### Page excerpt
A photo of a Doppler dog with a hat

2. Fine-tuning the Model

The second part of the notebook demonstrates how to fine-tune the Stable Diffusion model on a custom dataset. This could be useful for generating custom art, logos, NFTs, and other personalized images.

Fine-tune the Model on a New Dataset

The model can be fine-tuned to any dataset of images. It works very well even with as little as five training images.

The fine-tuning script is built on the script from dreambooth. The model returned by fine-tuning can be further deployed for inference. Below are the instructions for how the training data should be formatted.

Input:

A directory containing the instance images, dataset_info.json and (optional) directory class_data_dir. Images may be of .png or .jpg or .jpeg format. dataset_info.json file must be of the format {'instance_prompt':<<instance_prompt>>,'class_prompt':<<class_prompt>>}. If with_prior_preservation = False, you may choose to ignore 'class_prompt'. class_data_dir directory must have class images. If with_prior_preservation = True and class_data_dir is not present or there are not enough images already present in class_data_dir, additional images will be sampled with class_prompt.

Output:

A trained model that can be deployed for inference. The s3 path should look like s3://bucket_name/input_directory/. Note the trailing / is required.

### Saved entries
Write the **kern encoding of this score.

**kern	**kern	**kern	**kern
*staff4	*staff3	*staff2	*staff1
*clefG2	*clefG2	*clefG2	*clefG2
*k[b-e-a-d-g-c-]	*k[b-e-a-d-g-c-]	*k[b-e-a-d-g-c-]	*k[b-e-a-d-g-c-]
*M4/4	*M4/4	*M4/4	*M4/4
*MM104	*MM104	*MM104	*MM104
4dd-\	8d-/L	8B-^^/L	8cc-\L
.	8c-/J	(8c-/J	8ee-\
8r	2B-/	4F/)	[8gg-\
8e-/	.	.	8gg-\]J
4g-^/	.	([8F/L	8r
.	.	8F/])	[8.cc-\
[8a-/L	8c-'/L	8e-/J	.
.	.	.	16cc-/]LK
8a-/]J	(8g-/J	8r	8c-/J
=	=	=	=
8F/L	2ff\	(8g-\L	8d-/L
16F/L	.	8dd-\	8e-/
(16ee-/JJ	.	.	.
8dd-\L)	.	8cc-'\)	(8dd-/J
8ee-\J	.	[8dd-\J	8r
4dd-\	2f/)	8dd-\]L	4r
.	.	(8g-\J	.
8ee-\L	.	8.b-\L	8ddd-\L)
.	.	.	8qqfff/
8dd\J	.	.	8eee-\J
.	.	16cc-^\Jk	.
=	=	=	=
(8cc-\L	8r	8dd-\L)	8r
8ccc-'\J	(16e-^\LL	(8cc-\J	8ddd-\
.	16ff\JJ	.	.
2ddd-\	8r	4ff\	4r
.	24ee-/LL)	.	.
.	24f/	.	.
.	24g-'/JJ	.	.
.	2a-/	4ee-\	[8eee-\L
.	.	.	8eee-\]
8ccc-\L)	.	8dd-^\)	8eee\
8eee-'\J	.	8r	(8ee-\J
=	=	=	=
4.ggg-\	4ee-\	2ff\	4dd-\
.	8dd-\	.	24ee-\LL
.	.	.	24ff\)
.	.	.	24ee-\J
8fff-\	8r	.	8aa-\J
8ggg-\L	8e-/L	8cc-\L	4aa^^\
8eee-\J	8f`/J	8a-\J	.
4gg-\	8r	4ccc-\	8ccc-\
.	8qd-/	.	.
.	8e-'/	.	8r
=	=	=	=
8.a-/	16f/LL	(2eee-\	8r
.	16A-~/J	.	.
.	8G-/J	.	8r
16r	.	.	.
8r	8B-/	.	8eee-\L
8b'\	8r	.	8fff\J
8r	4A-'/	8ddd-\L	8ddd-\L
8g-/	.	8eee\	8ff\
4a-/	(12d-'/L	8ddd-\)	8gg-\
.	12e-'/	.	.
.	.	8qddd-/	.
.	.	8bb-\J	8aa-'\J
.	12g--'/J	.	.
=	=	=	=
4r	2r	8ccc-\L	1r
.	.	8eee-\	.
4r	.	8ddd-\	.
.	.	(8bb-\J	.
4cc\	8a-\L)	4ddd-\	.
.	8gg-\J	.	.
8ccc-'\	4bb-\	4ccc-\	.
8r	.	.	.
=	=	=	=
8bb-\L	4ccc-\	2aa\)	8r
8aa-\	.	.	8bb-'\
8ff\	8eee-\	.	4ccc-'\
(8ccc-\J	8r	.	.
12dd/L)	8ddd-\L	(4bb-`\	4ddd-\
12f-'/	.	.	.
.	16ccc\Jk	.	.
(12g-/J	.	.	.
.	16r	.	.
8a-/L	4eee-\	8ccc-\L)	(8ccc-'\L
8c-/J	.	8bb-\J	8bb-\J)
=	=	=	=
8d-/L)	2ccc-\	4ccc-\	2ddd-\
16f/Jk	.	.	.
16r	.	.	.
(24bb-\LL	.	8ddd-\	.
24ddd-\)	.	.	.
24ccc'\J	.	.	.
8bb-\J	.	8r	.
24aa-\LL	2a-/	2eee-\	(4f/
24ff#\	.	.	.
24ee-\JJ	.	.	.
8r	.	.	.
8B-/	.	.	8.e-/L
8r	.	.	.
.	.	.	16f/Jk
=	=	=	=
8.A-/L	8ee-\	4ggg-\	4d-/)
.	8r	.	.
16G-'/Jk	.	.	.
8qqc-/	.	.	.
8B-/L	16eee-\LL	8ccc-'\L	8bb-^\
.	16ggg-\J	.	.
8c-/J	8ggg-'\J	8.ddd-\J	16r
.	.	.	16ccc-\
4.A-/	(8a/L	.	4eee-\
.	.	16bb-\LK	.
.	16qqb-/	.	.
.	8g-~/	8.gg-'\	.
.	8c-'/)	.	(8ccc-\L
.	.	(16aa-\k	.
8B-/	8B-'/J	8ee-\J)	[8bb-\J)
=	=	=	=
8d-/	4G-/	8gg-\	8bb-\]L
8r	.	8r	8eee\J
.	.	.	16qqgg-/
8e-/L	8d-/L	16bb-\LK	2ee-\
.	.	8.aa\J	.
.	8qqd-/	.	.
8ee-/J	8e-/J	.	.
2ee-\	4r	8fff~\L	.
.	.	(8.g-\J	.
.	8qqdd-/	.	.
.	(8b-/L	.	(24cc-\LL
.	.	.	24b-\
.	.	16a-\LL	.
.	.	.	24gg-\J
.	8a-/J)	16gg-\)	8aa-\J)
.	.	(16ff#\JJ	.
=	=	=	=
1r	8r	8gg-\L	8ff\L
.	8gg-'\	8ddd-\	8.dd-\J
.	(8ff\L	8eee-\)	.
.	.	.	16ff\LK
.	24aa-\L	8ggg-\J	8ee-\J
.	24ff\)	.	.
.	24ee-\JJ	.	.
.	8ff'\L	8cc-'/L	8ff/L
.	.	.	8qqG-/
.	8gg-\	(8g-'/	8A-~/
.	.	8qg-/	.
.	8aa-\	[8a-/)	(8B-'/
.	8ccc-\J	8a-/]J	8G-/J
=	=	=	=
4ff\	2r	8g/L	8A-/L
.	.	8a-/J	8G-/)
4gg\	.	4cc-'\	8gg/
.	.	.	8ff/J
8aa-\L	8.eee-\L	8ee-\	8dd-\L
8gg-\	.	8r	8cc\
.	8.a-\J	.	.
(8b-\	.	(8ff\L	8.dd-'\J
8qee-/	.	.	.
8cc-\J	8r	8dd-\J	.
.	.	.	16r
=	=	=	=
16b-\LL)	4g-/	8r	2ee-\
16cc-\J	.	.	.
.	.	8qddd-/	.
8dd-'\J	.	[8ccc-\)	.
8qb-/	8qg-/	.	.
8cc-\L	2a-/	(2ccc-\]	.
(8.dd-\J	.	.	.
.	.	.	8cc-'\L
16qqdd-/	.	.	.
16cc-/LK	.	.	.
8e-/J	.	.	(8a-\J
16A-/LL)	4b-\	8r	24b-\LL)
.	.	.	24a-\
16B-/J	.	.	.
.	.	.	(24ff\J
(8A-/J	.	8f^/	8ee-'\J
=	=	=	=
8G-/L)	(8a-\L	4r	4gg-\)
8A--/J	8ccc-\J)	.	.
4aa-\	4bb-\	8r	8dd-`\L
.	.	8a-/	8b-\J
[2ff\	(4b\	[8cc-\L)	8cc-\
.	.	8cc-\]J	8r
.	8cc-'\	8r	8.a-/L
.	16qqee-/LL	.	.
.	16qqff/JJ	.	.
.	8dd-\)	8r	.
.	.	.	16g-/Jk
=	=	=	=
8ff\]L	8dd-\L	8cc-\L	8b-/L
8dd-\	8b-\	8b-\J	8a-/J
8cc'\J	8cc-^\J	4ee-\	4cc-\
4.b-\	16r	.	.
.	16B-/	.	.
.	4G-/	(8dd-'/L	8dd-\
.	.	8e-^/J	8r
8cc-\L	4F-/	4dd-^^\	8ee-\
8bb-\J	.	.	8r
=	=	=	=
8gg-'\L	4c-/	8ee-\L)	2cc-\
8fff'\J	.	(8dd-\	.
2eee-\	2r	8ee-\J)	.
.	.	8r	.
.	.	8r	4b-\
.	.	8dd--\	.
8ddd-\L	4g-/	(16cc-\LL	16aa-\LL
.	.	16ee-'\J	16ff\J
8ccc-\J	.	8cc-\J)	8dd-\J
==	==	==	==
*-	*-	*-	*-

### What you need to do
A - Name every image file format that the passage on fine-tuning Stable Diffusion accepts for training images.
B - Extend the passage on fine-tuning Stable Diffusion, picking up after its final sentence.

### Numbered answers
A - .png, .jpg, .jpeg

B -
Here is an example format of the training data.

input_directory
    |---instance_image_1.png
    |---instance_image_2.png
    |---instance_image_3.png
    |---instance_image_4.png
    |---instance_image_5.png
    |---dataset_info.json
    |---class_data_dir
        |---class_image_1.png
        |---class_image_2.png
        |---class_image_3.png
        |---class_image_4.png

Prior preservation, instance prompt and class prompt:

Prior preservation is a technique that uses additional images of the same class that we are trying to train on. For instance, if the training data consists of images of a particular dog, with prior preservation, we incorporate class images of generic dogs. It tries to avoid overfitting by showing images of different dogs while training for a particular dog. Tag indicating the specific dog present in instance prompt is missing in the class prompt. For instance, instance prompt may be "a photo of a riobugger cat" and class prompt may be "a photo of a cat". You can enable prior preservation by setting the hyper-parameter with_prior_preservation = True.

We provide a default dataset of cat images. It consists of eight images (instance images corresponding to instance prompt) of a single cat with no class images. It can be downloaded from here. If using the default dataset, try the prompt "a photo of a riobugger cat" while doing inference in the demo notebook.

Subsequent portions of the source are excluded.